ISRAËL-Défense : un nouveau front à l'est
par Gerard Fredj
En 2007, l'armée israélienne a élaboré un plan pluri-annuel de renforcement et de réhabilitation de Tsahal, après les difficultés rencontrées durant la seconde guerre du Liban.
Le plan mettait l'accent sur la nécessité de renforcer les troupes au sol, et de leur donner de nouvelles capacités d'intervention.
L'intérêt à posteriori de ce plan était la vision qu'il donnait du Proche Orient.
Georges W.Bush était président des USA et les troupes américaines "tenaient" l'Irak.
A l'époque, le militaire en charge de l'élaboration de ce plan pluri-annuel était Ido Nehushtan, qui expliquait que tant que les USA stationnaient en Irak, ce pays ne figurerait pas sur la liste des "ennemis potentiels" à prendre en compte, ajoutant que "cela pourrait changer quand l'Amérique évacuerait ses troupes".
Le même Ido Nehushtan est aujourd'hui chef d'état major de l'armée de l'air; il quittera ses fonctions en avril prochain, après être resté quatre années à la tête de l'armée de l'air qu'il laissera, face à la menace iranienne, mais également à une potentielle menace irakienne.

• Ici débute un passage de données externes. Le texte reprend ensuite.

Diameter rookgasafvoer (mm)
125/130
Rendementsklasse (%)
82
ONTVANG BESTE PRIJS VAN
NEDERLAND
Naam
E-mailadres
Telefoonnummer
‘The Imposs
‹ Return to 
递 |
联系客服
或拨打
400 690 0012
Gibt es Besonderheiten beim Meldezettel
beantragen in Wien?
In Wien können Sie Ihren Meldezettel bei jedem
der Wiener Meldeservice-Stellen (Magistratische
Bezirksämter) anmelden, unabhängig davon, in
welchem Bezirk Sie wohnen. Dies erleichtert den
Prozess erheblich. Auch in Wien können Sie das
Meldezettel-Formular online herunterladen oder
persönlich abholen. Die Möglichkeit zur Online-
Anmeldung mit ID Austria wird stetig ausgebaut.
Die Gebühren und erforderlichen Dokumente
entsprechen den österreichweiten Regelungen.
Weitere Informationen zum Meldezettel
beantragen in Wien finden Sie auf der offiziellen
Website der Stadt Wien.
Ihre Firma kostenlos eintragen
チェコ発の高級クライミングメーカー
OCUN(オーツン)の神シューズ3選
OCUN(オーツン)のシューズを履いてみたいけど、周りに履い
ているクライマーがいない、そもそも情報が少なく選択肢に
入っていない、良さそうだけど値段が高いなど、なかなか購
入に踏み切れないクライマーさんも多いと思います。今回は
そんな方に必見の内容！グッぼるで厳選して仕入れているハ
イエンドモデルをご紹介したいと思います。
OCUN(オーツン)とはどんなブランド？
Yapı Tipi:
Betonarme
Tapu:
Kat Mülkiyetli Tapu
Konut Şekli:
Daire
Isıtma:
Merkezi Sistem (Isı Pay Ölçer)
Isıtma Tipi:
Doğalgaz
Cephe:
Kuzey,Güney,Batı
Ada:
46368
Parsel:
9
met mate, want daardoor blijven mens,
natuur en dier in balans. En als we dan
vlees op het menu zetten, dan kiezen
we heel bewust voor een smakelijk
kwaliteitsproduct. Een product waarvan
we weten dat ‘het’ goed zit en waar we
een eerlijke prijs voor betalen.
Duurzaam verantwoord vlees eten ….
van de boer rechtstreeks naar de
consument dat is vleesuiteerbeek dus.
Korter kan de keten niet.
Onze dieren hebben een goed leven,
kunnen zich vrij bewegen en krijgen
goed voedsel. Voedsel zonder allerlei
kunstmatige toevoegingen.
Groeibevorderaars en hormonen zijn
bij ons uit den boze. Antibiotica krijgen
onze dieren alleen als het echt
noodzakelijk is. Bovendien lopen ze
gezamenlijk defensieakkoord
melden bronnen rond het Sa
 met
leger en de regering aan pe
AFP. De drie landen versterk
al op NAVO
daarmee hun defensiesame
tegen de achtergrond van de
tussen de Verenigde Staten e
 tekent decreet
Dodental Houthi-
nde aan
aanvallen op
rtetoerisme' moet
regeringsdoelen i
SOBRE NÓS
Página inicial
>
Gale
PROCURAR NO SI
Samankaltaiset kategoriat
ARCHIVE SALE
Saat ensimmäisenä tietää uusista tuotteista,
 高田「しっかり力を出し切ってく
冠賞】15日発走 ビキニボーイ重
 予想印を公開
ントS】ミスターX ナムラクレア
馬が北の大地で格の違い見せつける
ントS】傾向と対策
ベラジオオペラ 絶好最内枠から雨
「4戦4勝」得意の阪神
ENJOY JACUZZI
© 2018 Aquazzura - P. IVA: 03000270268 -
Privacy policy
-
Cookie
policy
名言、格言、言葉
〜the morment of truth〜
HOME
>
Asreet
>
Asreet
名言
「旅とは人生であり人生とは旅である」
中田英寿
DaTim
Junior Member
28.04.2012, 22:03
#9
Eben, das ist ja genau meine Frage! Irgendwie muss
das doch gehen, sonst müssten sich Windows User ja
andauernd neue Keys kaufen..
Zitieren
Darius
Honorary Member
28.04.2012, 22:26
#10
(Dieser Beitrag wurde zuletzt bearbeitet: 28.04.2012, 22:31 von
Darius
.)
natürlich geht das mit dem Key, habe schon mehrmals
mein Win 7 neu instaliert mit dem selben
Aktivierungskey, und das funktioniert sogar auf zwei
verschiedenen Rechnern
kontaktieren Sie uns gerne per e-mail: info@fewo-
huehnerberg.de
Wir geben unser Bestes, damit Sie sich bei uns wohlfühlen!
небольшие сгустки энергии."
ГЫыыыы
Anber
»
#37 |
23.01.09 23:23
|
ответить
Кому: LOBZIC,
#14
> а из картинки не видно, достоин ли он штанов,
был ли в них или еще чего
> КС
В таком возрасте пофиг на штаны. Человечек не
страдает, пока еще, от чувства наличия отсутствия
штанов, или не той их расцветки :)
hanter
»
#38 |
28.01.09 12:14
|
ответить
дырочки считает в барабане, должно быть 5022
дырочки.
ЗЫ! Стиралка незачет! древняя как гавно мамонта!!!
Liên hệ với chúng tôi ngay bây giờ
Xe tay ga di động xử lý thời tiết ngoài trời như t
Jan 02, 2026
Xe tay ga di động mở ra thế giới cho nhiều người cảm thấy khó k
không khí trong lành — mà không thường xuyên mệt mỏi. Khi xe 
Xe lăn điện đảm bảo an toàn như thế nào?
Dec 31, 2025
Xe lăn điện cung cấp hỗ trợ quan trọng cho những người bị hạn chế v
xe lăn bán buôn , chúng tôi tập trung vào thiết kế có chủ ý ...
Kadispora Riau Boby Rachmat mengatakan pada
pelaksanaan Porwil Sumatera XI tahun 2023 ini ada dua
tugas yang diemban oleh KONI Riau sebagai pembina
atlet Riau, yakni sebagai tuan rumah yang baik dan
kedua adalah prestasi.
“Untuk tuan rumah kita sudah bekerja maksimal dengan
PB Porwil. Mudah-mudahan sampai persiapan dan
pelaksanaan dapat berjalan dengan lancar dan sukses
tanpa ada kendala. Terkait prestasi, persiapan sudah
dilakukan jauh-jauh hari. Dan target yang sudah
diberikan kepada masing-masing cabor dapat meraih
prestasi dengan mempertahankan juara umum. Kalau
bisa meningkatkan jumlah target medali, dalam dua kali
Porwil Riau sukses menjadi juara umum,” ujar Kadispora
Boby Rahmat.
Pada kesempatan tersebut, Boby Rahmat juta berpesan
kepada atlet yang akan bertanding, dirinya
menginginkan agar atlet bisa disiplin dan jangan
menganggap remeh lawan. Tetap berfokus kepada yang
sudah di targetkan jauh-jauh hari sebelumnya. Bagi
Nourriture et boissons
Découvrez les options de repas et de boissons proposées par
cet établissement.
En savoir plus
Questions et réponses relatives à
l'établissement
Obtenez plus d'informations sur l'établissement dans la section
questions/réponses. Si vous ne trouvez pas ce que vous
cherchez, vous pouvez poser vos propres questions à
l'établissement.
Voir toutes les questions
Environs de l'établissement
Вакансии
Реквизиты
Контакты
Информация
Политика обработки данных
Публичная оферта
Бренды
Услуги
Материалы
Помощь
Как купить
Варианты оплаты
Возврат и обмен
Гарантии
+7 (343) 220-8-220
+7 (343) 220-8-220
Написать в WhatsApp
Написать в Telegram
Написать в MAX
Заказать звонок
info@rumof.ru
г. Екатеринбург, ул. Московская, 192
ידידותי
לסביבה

Jusqu'au milieu des années 90, après la guerre du Golfe et ses tirs de scuds sur le pays, le "front est" était le terme consacré à la menace irakienne, évaluée comme l'une des plus importantes pour Israël. Jusqu'à ce qu'émerge la menace iranienne.
Aujourd'hui, on ne peut plus considérer l'Irak comme une puissance militaire, d'autant que le pays est préoccupé par l'éclatement intérieur et la situation sécuritaire dans le pays –les attentats redoublement d'intensité avec le départ des américains.
Mais l'Iran se rapproche progressivement de l'Irak et du vide politique et social qui s'y est installé: le chef d'Etat-major de l'armée iranienne Hassan Firuzabadi déclarait avant-hier être prêt à aider au renforcement de l'armée irakienne et au resserrement des liens militaires, une délégation de hauts responsables militaires irakiens s'est rendue en Iran en novembre dernier : les relations entre les deux pays sont au beau fixe et de plus en plus étroites.
En 2015, l'Irak recevra une vingtaine d'avions de chasse de type F-16.
La montée d'islamistes extrémistes, et leur éventuelle association à l'exercice du pouvoir en Irak pourrait avoir un impact sur le gouvernement et sa politique extérieure au Moyen Orient.
Jusqu'à l'invasion américaine de l'Irak, Israël maintenait un réseau de collecte de renseignements sur et en Irak; par la suite, avec la présence américaine, Israël s'est contenté des échanges d'informations entre services de renseignements, et concentrant ses efforts sur l'Iran, la Syrie et le Hezbollah.
Il va dorénavant être nécessaire de réorganiser ces réseaux et de les activer, notamment pour repérer des cibles éventuelles, évaluer les capacités militaires et surtout collecter des informations sur la défense anti-aérienne irakienne: avec le départ des troupes américaines, le ciel irakien pourrait être le couloir de "passage" des avions israéliens en cas d'intervention en Iran.
Même si elle n'est pas immédiate, la résurgence d'un nouveau front à l'est pourrait rapidement devenir une réalité.